Prendendo atto dei cambiamenti che continuano a influenzare le famiglie, ho deciso di convocare nell’ottobre 2026 i Presidenti delle Conferenze Episcopali di tutto il mondo, al fine di procedere, nell’ascolto reciproco, a un discernimento sinodale sui passi da compiere per annunciare il Vangelo alle famiglie oggi, alla luce di Amoris laetitia e tenendo conto di quanto si sta realizzando nelle Chiese locali.

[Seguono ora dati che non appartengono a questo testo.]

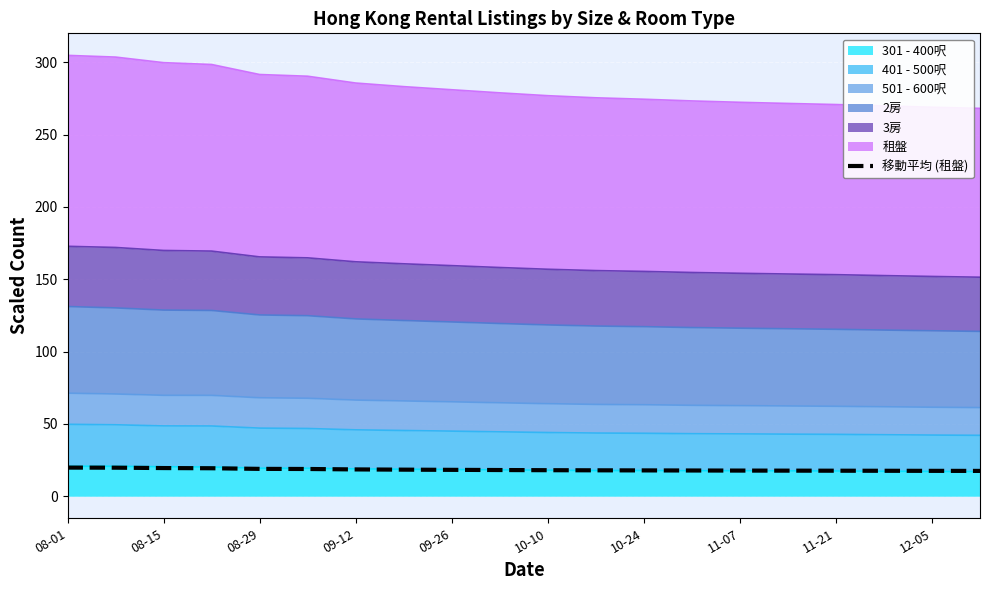

Count the number of values greater than 18.

10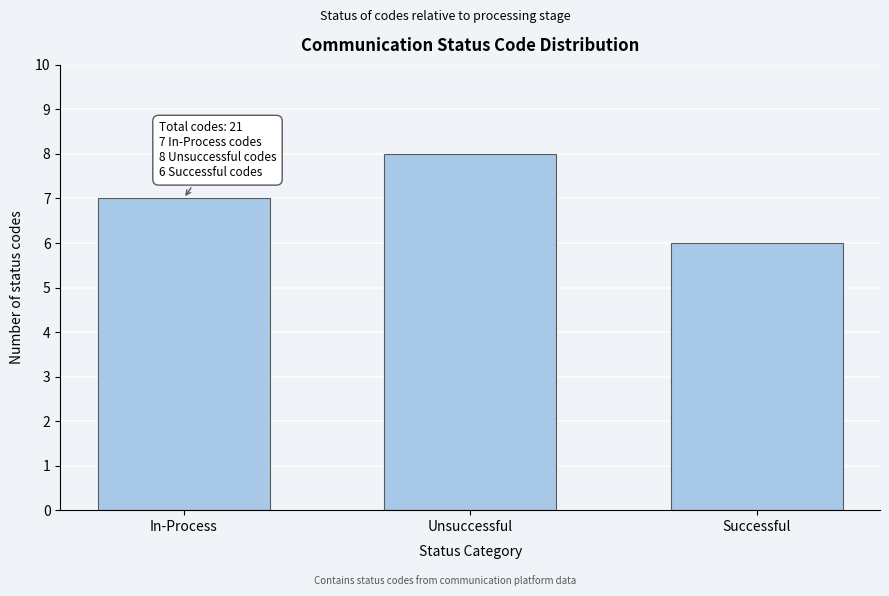

Reading left to right, list all the values displayed in this chart.

In-Process=7	Unsuccessful=8	Successful=6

Affido questo cammino all’intercessione di San Giuseppe, custode della Santa Famiglia di Nazaret.
Dal Vaticano, 19 marzo 2026, Solennità di San Giuseppe
LEONE PP. XIV
[1] Conc. Ecum. Vat. II, Cost. Past. Gaudium et spes, 52.[2] Ibid[3] Id., Cost. dogm. Lumen gentium, 11.
[4] Francesco, Discorso nel 50° anniversario dell’istituzione del Sinodo dei Vescovi (17 ottobre 2015).
[5] Omelia nella Messa per il Giubileo dei giovani (3 agosto 2025).
[6] Cfr Esort. ap Familiaris consortio (22 novembre 1981), 17.
[7] Conc. Ecum. Vat. II, Cost. dogm. Lumen gentium, 33.